Imagine a place where people are drawn not only to its beauty but its outdoor tourism — hiking, camping, fishing, snowmobiling and much more — through an area rich in natural resources.
That’s what 21 towns, including 11 in Franklin County, are doing as they consider the opportunity they have to increase tourism and preserve their woodlands at the same time.
Franklin Regional Council of Governments continues to work with the Berkshire Regional Planning Commission and Franklin Land Trust on the Mohawk Trail Woodlands Partnership, a forest-based economic development and conservation project in its fourth year of development. The team has also been working with the state Executive Office of Energy and Environmental Affairs.
FRCOG Director of Planning and Development Peggy Sloan said the state has already created a special designation through legislation for the 21-town region along the Mohawk Trail, establishing the partnership as part of the state Environmental Bond Bill. Now, each of the 21 towns must opt in if they want to participate. She said that can be done either by a selectboard or town meeting vote.
Sloan said the project is still in the early stages, so there is no state or federal money associated with it at this point, but eventually, there will be grants to help member towns with projects such as improving trails, marketing recreational businesses, providing revolving loans for recreational businesses, purchasing emergency response equipment when tourism increases, town-owned forest management plans, recreational facility signage and more.
She said there will also be money available for conservation, including conservation restrictions pursued by private land owners or forest land owners.

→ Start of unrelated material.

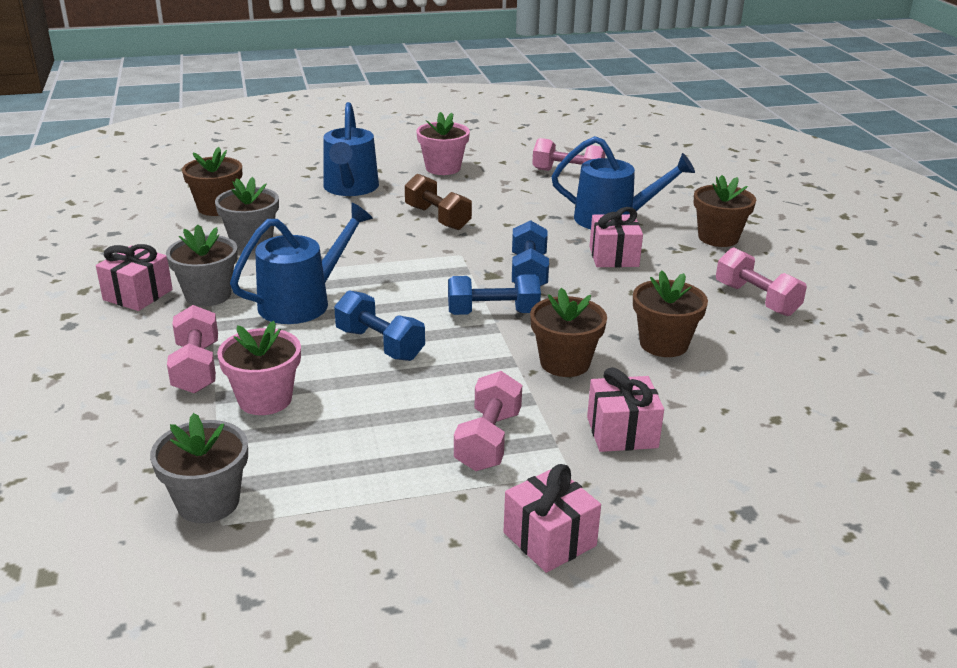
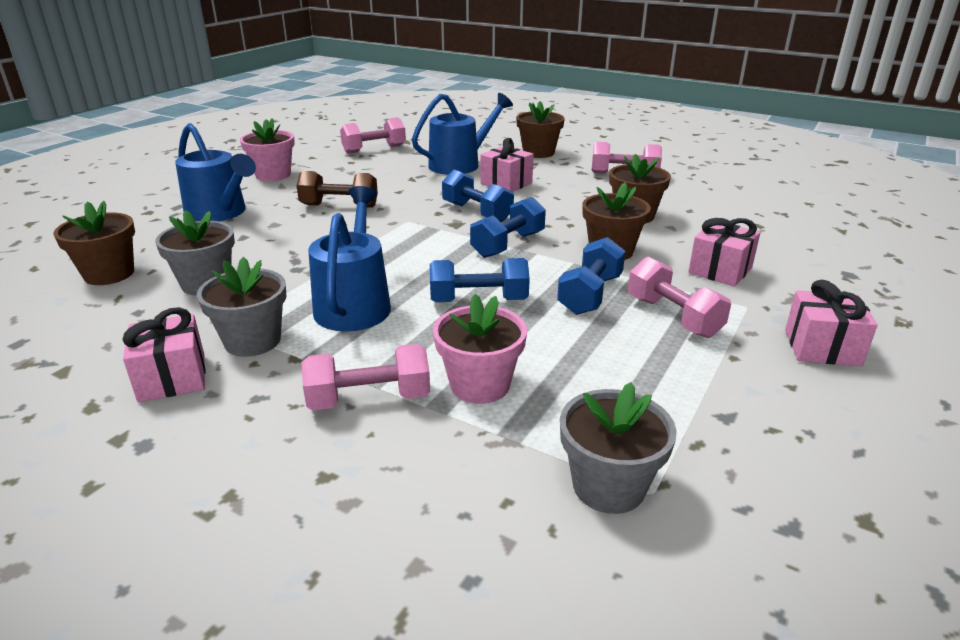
camera: 45 degrees left, 0 degrees up
(196, 368) = (369, 399): pink dumbbell -> pink dumbbell turned 45 degrees counterclockwise
(465, 386) = (590, 295): none -> blue dumbbell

So far, Conway, Shelburne and Heath have voted to opt in. That means at least eight more of the 21 towns, either in Franklin County or Berkshire County, must do the same. According to the legislation, there need to be 11 before the Mohawk Trail Woodlands Partnership board can be established and funding can be sought, Sloan said.
The 11 in Franklin County are Ashfield, Buckland, Charlemont, Colrain, Conway, Hawley, Heath, Leyden, Monroe, Rowe and Shelburne. In Berkshire County they are Adams, Cheshire, Clarksburg, Florida, New Ashford, North Adams, Peru, Savoy, Williamstown and Windsor.

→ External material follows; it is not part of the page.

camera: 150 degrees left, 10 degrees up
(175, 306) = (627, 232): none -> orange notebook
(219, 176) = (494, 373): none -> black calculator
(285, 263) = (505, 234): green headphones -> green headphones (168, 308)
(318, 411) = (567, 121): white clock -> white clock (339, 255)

“Once we have 11 towns, the legislation will allow us to pursue state and federal funding and create a grant program,” Sloan said, and that could possibly take up to two more years.
Sloan said woodlands throughout that area of the two counties provide many benefits, including recreation. She said a significant number of people make their living off woodlands, whether running a recreational business, cutting and selling firewood off their woodlots, harvesting timber for furniture making or flooring, working as foresters or tapping sugar maples for syrup. She said forests provide critical ecological services, including water supply recharge and protection, wildlife habitat, water and air purification and carbon sequestration.

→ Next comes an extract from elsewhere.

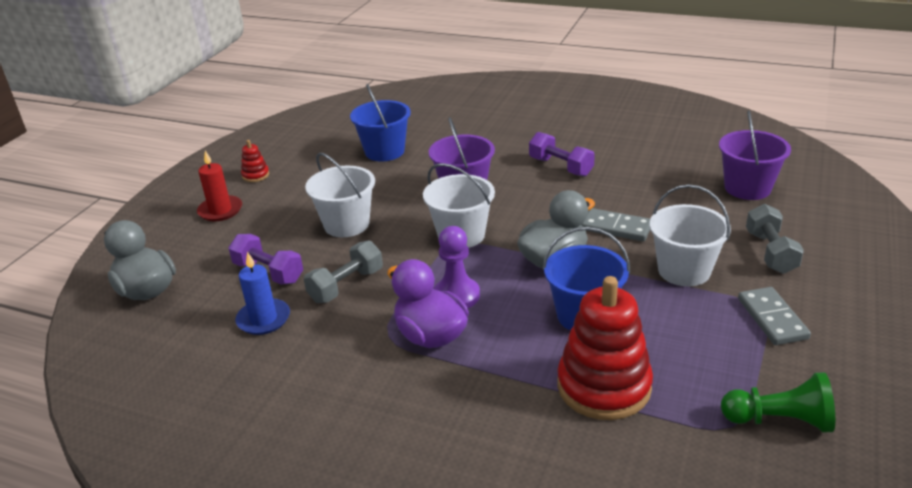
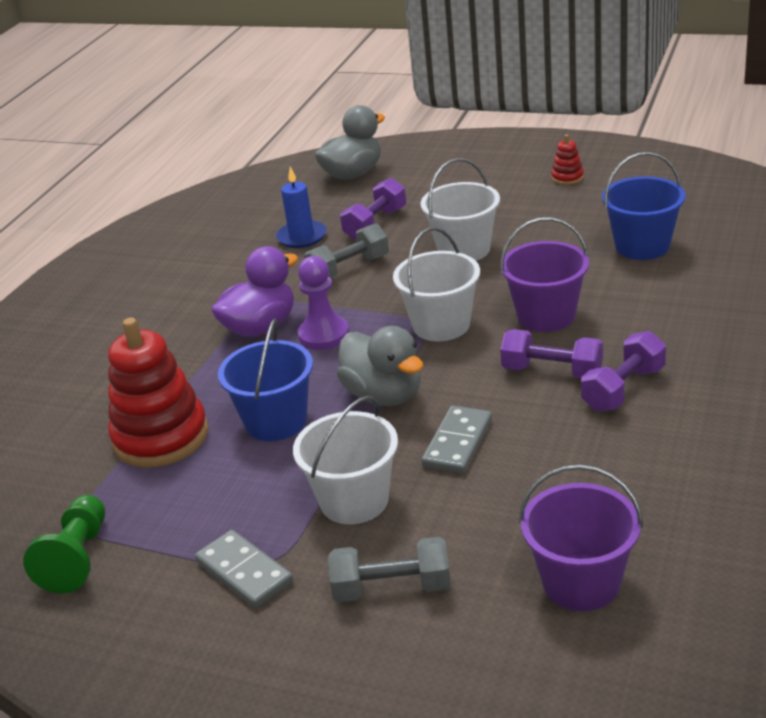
camera: 90 degrees right, 0 degrees up
(220, 210) = (490, 175): red candle -> none
(346, 285) = (349, 269): grey dumbbell -> grey dumbbell turned 75 degrees counterclockwise
(536, 190) = (552, 371): none -> purple dumbbell
(772, 318) = (244, 572): grey domino -> grey domino turned 60 degrees clockwise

“This project has three goals,” Sloan said. “Those are to increase sustainable economic development related to forestry and natural resource-based tourism; support forest conservation on private lands and use of sustainable forestry practices; and to improve fiscal stability and sustainability of the municipalities involved.”
In the past four years, more than 60 community meetings have been held throughout the two counties to discuss and shape the project and get feedback, Sloan said.
If 11 communities opt in, a board will be formed and the partnership will begin to receive funding. Some of the early proposals for that funding have included design, construction and operation of the Mohawk Trail Forest Center, which would provide tourism services and technical assistance to private forest landowners and businesses to implement sustainable forestry practices, research projects to address climate change, invasive species and more, and protection of approximately 2,100 acres of forest through conservation restrictions. Nothing has been decided, though.
Sloan said there has also been talk about creating a forest viability program, establishing municipal cooperative agreements that would provide annual grants to participating towns to support town services or operations like, for instance, road maintenance, as well as all sorts of recreational development and promotion.
According to the Mohawk Trail Woodlands Partnership report, the northwestern corner of the state, which includes all 21 towns, is roughly 82 percent forested.